Why it was right to publish research findings on bird flu
All those working in biological research — including both researchers and publishers — have valuable lessons to learn from recent debates over the publication of a controversial paper on bird flu research, says an editorial in Nature.
The paper reports on research by a team led by Yoshihiro Kawaoka at the University of Wisconsin-Madison, United States, and had raised concerns because of the sensitive nature of the results, which demonstrate how in principle the H5N1 virus responsible for bird flu could be modified in way that allowed it to be transmitted between humans through the air.
Its publication was proceeded by months of public debate and two meetings; one held by the WHO and the other by the National Science Advisory Board for Biosecurity (NSABB), which had initially proposed that some of the findings should be edited before publication.
But Nature argues that this would have hindered subsequent research and peer review.
"We cannot imagine any mechanism or criterion by which to sensibly judge who should or should not be allowed to see the work. Nor do we believe that restricted information … would stay confidential for long," adds the journal.
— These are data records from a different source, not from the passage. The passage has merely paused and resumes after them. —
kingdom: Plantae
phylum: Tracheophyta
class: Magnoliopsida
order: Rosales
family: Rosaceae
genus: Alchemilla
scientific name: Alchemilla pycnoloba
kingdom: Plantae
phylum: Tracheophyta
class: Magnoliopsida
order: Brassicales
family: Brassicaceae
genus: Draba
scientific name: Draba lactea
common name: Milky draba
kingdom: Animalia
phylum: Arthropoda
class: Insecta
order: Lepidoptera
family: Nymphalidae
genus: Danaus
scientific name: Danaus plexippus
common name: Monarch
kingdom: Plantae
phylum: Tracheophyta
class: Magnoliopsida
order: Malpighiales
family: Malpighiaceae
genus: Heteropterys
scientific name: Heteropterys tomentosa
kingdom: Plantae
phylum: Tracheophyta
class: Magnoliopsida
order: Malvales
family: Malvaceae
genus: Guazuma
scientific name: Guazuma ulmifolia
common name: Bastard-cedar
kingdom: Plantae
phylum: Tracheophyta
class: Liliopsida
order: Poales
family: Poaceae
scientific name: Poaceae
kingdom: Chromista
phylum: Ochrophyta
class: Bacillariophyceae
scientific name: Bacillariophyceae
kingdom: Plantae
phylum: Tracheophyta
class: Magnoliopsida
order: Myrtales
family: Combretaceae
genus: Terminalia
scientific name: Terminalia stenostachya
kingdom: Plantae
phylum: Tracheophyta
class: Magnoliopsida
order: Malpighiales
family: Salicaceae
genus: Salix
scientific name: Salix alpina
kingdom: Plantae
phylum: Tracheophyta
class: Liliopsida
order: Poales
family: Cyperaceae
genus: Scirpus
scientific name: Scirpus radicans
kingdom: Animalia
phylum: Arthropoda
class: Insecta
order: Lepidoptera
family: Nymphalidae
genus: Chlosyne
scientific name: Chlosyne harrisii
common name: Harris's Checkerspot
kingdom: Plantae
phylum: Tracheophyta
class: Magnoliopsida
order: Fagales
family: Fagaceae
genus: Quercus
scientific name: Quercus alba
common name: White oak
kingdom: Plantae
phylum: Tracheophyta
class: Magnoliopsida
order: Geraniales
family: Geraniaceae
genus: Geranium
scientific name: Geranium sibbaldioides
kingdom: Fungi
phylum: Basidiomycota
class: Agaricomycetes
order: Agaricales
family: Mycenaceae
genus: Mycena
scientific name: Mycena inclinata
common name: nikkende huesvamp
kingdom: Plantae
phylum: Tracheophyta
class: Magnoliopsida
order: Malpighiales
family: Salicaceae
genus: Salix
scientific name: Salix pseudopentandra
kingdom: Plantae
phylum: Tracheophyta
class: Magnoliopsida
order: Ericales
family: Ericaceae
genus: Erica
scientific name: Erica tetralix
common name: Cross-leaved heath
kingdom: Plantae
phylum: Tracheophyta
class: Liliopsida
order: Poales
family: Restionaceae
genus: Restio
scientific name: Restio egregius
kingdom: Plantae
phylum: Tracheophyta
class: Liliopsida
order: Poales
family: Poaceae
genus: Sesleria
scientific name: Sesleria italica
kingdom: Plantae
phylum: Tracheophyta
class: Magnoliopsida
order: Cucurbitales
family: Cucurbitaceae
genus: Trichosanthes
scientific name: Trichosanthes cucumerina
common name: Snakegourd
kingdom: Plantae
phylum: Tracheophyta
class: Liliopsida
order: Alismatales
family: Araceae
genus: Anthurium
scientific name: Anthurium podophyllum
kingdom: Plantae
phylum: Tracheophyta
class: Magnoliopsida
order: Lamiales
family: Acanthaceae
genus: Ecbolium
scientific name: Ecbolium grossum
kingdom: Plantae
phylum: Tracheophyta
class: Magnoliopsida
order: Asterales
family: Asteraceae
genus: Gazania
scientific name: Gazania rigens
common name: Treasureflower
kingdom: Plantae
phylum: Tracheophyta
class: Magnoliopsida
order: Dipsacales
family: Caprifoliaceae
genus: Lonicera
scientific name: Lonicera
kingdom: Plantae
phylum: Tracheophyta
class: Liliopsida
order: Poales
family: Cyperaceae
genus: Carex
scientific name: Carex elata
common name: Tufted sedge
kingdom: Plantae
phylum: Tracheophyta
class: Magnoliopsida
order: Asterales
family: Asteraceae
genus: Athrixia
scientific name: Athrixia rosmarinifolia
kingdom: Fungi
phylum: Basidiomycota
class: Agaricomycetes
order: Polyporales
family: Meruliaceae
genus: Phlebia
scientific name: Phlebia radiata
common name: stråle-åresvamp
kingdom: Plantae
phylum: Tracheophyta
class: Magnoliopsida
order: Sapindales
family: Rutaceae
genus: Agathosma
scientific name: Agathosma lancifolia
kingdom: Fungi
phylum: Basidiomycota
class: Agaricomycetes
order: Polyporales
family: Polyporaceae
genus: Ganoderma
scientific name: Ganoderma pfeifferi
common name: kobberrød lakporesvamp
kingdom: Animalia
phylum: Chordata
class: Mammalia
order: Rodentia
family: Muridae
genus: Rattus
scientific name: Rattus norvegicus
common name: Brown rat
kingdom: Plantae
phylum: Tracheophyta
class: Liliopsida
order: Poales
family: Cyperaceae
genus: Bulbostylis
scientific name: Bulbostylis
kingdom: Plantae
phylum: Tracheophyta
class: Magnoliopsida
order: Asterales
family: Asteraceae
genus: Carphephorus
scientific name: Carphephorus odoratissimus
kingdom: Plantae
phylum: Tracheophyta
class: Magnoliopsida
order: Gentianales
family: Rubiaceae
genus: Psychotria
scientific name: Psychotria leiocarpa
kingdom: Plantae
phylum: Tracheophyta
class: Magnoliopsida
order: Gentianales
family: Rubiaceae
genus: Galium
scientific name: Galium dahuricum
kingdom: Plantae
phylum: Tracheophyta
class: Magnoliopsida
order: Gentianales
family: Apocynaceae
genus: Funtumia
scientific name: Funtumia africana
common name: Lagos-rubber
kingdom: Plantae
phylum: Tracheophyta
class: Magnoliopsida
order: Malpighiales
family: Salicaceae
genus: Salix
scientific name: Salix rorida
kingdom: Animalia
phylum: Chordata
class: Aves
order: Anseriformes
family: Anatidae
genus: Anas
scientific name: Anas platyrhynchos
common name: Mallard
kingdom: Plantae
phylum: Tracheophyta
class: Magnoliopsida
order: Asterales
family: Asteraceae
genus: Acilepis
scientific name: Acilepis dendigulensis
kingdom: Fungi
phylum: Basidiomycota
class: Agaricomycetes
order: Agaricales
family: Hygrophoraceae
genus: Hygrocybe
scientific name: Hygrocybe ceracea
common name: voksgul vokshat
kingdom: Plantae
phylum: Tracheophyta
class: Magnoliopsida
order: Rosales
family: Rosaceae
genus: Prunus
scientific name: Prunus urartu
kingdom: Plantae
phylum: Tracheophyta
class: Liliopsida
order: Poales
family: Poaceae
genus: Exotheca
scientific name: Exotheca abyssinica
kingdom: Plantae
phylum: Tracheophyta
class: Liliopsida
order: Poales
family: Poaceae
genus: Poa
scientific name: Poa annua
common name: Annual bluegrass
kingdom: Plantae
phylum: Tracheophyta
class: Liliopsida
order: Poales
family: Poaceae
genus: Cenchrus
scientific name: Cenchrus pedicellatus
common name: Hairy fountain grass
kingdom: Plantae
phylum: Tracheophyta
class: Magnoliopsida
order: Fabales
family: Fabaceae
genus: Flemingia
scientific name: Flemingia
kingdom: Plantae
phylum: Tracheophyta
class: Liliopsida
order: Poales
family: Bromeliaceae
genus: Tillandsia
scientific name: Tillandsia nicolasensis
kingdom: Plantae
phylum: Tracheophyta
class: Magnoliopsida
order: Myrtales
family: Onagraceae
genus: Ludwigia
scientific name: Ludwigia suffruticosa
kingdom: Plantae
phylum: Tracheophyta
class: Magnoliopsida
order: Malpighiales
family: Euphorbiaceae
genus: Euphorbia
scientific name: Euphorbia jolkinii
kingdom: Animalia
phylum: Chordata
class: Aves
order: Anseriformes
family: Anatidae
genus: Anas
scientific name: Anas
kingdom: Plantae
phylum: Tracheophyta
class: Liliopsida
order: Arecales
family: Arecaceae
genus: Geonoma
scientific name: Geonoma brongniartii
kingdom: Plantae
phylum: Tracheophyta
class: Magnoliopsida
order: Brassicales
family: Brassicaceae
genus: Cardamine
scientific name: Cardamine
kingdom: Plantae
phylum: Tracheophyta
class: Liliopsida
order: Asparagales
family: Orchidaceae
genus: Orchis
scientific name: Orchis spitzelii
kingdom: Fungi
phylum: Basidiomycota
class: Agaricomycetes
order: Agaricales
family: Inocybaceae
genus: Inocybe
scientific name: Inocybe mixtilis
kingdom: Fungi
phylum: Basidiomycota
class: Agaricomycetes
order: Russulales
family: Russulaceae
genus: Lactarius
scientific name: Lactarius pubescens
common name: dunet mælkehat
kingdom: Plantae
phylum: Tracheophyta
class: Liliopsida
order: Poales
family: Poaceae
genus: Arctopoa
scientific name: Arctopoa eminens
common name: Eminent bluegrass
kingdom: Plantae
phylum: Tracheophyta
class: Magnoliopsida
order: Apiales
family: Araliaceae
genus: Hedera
The rigorous security procedures used by Kawaoka was key in persuading the the NSABB to reverse its initial position that advised publishers to omit essential methods and data. But such precautions cannot be guaranteed in every country, given differing regulatory systems and cultures of laboratory safety, says Nature.
The WHO will soon release international standards for biosafety that will highlight good governance but, will not provide guidelines for implementation. The editorial warns that this"is an urgent concern for all researchers working with dangerous organisms, and for all who fund and publish their work".